▶ [SET EXERCISE]:
Can you copy out the data word for word, from its first line up to and including the line with "name author: (L.) Kuntze"?

▶ [EXERCISE INPUT]:
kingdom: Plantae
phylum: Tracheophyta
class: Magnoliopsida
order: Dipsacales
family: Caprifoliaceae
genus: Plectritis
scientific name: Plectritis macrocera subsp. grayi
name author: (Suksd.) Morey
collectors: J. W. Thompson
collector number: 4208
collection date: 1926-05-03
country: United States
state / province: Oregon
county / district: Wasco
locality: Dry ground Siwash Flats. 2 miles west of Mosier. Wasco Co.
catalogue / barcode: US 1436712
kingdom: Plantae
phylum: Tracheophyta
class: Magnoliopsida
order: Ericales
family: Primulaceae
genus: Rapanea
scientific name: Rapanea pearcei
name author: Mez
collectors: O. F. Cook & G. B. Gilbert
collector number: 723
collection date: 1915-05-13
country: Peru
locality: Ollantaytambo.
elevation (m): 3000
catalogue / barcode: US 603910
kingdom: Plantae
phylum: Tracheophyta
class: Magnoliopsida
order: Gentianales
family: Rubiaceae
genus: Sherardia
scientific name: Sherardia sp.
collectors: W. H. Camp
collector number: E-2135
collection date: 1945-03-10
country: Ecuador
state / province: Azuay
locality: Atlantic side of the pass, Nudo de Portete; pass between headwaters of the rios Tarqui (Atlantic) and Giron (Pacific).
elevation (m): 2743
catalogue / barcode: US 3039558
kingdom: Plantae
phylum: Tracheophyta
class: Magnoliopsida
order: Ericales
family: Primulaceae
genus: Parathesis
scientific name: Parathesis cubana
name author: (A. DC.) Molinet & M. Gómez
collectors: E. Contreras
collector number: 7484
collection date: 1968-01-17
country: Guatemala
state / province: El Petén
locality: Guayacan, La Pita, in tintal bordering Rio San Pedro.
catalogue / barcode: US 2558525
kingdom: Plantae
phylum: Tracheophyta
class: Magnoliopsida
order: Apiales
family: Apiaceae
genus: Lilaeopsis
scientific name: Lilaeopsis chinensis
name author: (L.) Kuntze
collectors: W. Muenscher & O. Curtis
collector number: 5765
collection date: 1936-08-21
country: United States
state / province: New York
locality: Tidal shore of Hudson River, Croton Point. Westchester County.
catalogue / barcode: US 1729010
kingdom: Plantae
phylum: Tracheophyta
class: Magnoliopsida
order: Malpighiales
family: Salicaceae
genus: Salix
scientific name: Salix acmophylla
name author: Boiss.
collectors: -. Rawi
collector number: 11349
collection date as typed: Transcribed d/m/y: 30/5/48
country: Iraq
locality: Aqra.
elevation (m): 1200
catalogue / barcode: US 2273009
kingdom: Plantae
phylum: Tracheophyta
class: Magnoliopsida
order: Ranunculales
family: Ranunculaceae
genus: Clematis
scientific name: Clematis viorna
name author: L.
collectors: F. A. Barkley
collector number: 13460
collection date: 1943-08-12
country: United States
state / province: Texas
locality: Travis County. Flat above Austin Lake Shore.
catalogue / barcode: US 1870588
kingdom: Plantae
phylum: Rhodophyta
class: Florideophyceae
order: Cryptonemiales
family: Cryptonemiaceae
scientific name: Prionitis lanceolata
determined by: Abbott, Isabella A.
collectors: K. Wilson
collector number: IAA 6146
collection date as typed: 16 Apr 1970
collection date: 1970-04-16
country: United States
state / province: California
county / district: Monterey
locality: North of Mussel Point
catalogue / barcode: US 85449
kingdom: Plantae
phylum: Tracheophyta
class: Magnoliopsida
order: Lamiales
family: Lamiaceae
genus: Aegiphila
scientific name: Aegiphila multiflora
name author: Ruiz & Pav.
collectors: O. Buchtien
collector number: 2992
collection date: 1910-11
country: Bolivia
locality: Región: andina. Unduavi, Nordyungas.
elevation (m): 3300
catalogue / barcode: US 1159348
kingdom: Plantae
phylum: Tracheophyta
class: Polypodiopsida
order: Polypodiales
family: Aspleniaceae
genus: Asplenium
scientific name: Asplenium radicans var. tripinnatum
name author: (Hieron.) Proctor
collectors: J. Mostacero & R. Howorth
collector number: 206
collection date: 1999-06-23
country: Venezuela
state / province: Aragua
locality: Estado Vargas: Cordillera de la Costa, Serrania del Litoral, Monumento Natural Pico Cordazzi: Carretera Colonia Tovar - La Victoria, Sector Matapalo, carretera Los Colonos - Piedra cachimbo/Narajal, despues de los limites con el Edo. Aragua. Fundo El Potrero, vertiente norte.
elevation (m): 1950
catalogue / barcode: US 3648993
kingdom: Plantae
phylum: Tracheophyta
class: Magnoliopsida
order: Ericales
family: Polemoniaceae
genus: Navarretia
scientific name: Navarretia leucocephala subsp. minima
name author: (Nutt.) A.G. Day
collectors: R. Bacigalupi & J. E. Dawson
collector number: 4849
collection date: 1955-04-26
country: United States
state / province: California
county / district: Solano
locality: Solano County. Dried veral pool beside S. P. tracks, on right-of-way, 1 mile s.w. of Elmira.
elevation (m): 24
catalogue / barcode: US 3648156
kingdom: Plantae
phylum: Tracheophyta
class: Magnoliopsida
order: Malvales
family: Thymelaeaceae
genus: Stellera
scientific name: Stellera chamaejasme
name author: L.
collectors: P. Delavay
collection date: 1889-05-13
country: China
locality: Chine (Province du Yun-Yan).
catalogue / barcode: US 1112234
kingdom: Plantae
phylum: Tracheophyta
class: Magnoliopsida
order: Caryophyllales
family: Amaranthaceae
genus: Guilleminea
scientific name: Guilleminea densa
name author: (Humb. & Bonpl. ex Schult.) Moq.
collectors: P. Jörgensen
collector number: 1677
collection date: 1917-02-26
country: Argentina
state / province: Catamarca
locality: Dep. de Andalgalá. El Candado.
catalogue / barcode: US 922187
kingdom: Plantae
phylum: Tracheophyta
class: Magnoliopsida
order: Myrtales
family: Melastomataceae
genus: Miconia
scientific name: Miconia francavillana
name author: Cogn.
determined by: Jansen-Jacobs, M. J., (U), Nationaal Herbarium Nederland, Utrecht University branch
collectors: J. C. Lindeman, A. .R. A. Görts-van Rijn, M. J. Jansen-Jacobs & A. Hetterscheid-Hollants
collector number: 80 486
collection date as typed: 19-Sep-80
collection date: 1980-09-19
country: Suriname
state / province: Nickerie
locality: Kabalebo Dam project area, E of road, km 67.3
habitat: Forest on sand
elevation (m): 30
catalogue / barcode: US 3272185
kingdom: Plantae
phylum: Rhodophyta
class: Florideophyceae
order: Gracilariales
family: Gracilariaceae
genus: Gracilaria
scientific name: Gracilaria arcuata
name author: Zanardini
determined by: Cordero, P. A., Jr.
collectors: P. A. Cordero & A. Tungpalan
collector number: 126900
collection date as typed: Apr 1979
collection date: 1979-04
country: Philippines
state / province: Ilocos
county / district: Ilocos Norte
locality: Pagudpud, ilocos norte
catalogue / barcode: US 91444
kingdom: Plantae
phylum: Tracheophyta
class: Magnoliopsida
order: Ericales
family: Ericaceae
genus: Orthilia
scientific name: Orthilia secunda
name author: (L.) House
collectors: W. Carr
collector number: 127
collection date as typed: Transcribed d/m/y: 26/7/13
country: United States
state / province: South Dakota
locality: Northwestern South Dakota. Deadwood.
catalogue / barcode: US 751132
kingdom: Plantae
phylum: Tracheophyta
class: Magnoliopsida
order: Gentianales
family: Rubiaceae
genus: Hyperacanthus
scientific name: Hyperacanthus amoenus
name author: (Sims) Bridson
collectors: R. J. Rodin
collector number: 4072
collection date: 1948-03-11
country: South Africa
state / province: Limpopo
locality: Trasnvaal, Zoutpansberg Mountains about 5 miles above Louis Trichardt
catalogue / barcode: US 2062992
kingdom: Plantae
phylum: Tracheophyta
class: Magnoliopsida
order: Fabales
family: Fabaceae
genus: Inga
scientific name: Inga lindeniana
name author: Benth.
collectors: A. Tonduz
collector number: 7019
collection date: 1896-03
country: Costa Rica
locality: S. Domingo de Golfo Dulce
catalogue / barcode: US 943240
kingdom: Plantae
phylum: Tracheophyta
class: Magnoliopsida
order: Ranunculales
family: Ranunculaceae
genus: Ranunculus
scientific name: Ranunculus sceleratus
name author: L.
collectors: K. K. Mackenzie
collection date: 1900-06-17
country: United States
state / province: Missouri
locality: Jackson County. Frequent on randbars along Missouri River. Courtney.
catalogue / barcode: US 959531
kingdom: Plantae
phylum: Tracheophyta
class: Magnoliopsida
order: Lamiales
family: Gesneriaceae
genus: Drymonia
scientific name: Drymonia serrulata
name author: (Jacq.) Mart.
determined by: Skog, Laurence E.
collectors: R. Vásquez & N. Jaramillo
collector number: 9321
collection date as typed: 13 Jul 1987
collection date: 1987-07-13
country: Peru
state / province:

▶ [FINAL RESULT]:
kingdom: Plantae
phylum: Tracheophyta
class: Magnoliopsida
order: Dipsacales
family: Caprifoliaceae
genus: Plectritis
scientific name: Plectritis macrocera subsp. grayi
name author: (Suksd.) Morey
collectors: J. W. Thompson
collector number: 4208
collection date: 1926-05-03
country: United States
state / province: Oregon
county / district: Wasco
locality: Dry ground Siwash Flats. 2 miles west of Mosier. Wasco Co.
catalogue / barcode: US 1436712
kingdom: Plantae
phylum: Tracheophyta
class: Magnoliopsida
order: Ericales
family: Primulaceae
genus: Rapanea
scientific name: Rapanea pearcei
name author: Mez
collectors: O. F. Cook & G. B. Gilbert
collector number: 723
collection date: 1915-05-13
country: Peru
locality: Ollantaytambo.
elevation (m): 3000
catalogue / barcode: US 603910
kingdom: Plantae
phylum: Tracheophyta
class: Magnoliopsida
order: Gentianales
family: Rubiaceae
genus: Sherardia
scientific name: Sherardia sp.
collectors: W. H. Camp
collector number: E-2135
collection date: 1945-03-10
country: Ecuador
state / province: Azuay
locality: Atlantic side of the pass, Nudo de Portete; pass between headwaters of the rios Tarqui (Atlantic) and Giron (Pacific).
elevation (m): 2743
catalogue / barcode: US 3039558
kingdom: Plantae
phylum: Tracheophyta
class: Magnoliopsida
order: Ericales
family: Primulaceae
genus: Parathesis
scientific name: Parathesis cubana
name author: (A. DC.) Molinet & M. Gómez
collectors: E. Contreras
collector number: 7484
collection date: 1968-01-17
country: Guatemala
state / province: El Petén
locality: Guayacan, La Pita, in tintal bordering Rio San Pedro.
catalogue / barcode: US 2558525
kingdom: Plantae
phylum: Tracheophyta
class: Magnoliopsida
order: Apiales
family: Apiaceae
genus: Lilaeopsis
scientific name: Lilaeopsis chinensis
name author: (L.) Kuntze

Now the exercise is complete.